Opinión
¿Los centímetros cuentan? La ejemplaridad como unidad de medida
La ley, como el metro, debería medir igual para todos. Y si la norma admite flexibilidad, que esa flexibilidad alcance también al ciudadano.

¿Los centímetros cuentan? La ejemplaridad como unidad de medida
En Zamora, ciudad de piedras milenarias y normas milimétricas, se ha abierto un debate que mide exactamente seis centímetros. Esa es la diferencia entre lo que establecen los reglamentos de accesibilidad en las obras públicas -en este caso, 110 centímetros para la altura del pretil del Puente de Piedra- y lo que finalmente se ha construido: 104 centímetros. Una diferencia aparentemente menor que, lejos de ser anecdótica, deja al descubierto una fisura mucho más significativa, la distancia entre la normativa que se impone al ciudadano y la que se acomoda a la administración.
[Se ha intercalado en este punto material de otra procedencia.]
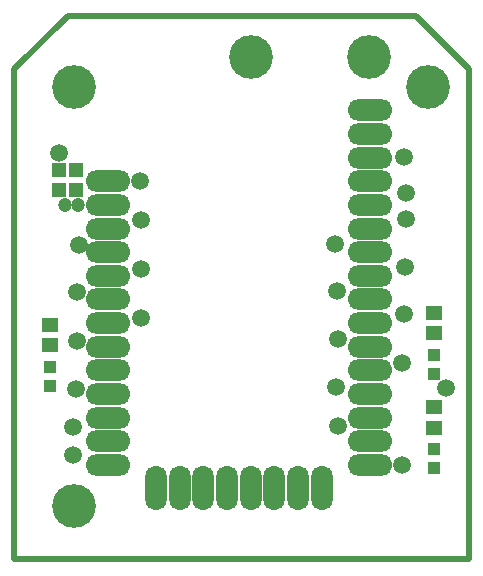
<source format=gts>
G04 Layer_Color=8388736*
%FSLAX44Y44*%
%MOMM*%
G71*
G01*
G75*
%ADD16C,0.5000*%
%ADD31R,1.3208X1.2192*%
%ADD32R,1.0160X1.0160*%
%ADD33R,1.2032X1.2032*%
%ADD34O,3.8032X1.8032*%
%ADD35O,1.8032X3.8032*%
%ADD36C,3.7032*%
%ADD37C,1.5032*%
%ADD38C,1.2032*%
D16*
X250000Y250000D02*
Y665000D01*
X295000Y710000D01*
X590000D01*
X635000Y665000D01*
Y250000D02*
Y665000D01*
X250000Y250000D02*
X635000D01*
D31*
X280000Y448636D02*
D03*
Y431500D02*
D03*
X605000Y458636D02*
D03*
Y441500D02*
D03*
Y378636D02*
D03*
Y361500D02*
D03*
D32*
X280000Y413128D02*
D03*
Y397000D02*
D03*
X605000Y423128D02*
D03*
Y407000D02*
D03*
Y343128D02*
D03*
Y327000D02*
D03*
D33*
X287750Y563000D02*
D03*
Y580000D02*
D03*
X302000D02*
D03*
Y563000D02*
D03*
D34*
X329000Y570000D02*
D03*
Y550000D02*
D03*
Y530000D02*
D03*
Y510000D02*
D03*
Y490000D02*
D03*
Y470000D02*
D03*
Y450000D02*
D03*
Y430000D02*
D03*
Y410000D02*
D03*
Y390000D02*
D03*
Y370000D02*
D03*
Y350000D02*
D03*
Y330000D02*
D03*
X551000Y330000D02*
D03*
Y350000D02*
D03*
Y370000D02*
D03*
X551000Y390000D02*
D03*
Y410000D02*
D03*
Y430000D02*
D03*
Y450000D02*
D03*
Y470000D02*
D03*
Y490000D02*
D03*
Y510000D02*
D03*
Y530000D02*
D03*
Y550000D02*
D03*
Y570000D02*
D03*
Y590000D02*
D03*
Y610000D02*
D03*
Y630000D02*
D03*
D35*
X370000Y310000D02*
D03*
X390000D02*
D03*
X410000D02*
D03*
X430000Y310000D02*
D03*
X450000D02*
D03*
X470000D02*
D03*
X490000D02*
D03*
X510000D02*
D03*
D36*
X450000Y675000D02*
D03*
X550000D02*
D03*
X300000Y650000D02*
D03*
X600000D02*
D03*
X300000Y295000D02*
D03*
D37*
X299750Y362000D02*
D03*
X299500Y338500D02*
D03*
X302500Y394250D02*
D03*
X303250Y434500D02*
D03*
X357250Y454000D02*
D03*
X303250Y476000D02*
D03*
X357500Y495500D02*
D03*
Y537250D02*
D03*
X579750Y590500D02*
D03*
X356500Y570000D02*
D03*
X288000Y594250D02*
D03*
X523750Y363000D02*
D03*
X522000Y395750D02*
D03*
X578250Y416500D02*
D03*
X523750Y436250D02*
D03*
X579750Y458000D02*
D03*
X522750Y477000D02*
D03*
X580250Y497750D02*
D03*
X521250Y517000D02*
D03*
X581750Y538250D02*
D03*
X581250Y560250D02*
D03*
X305000Y516500D02*
D03*
X615000Y395000D02*
D03*
X578000Y330000D02*
D03*
D38*
X304000Y550250D02*
D03*
X292500Y550000D02*
D03*
M02*

</source>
El Sr. alcalde, Francisco Guarido, ha resuelto el asunto mediante un Decreto de Alcaldía, desoyendo los informes técnicos que recomendaban ajustarlo a la normativa vigente y apoyándose en la justificación del director de obra, que apunta a la funcionalidad y seguridad del pretil. Así que, según el regidor, "la obra se queda como está, ha quedado bien y está aceptada socialmente".
Esta decisión revela una permisividad institucional que contrasta con la rigurosidad exigida a familias y pequeños negocios zamoranos. Esos que no disponen de potestad normativa, pero sí enfrentan hipotecas, licencias y reformas. Esos que conocen bien cómo una desviación imperceptible, incluso de un solo centímetro, puede derivar en la denegación de una licencia o la paralización de una obra. Mientras tanto, el Ayuntamiento se permite un margen de seis centímetros en una infraestructura pública, y no en cualquier enclave, sino en un monumento histórico que debiera ser ejemplo de rigor técnico y respeto patrimonial.
En este contexto de elasticidad institucional cabe preguntarse: ¿no debería ser la administración el primer garante del cumplimiento de las normas que impone a sus ciudadanos? Porque si seis centímetros pueden ignorarse en una obra pública, ¿por qué se convierten en obstáculo insalvable cuando afectan a una vivienda privada o a un escaparate comercial? ¿Por qué se exige precisión quirúrgica al ciudadano mientras se tolera laxitud institucional? La ley, como el metro, debería medir igual para todos. Y si la norma admite flexibilidad, que esa flexibilidad alcance también al ciudadano. Y si no lo hace, entonces el problema no es técnico, es ético.
Todo ello nos lleva a una cuestión de fondo que no puede obviarse: la confianza. Cuando la administración incumple las normas que exige a los ciudadanos, se erosiona la credibilidad institucional y se instala la sospecha de que hay dos varas de medir, una para el pueblo y otra para el poder. Por eso, seis centímetros cuentan. Son la medida de la coherencia, del respeto a la norma y de la ejemplaridad que se espera de quien gobierna.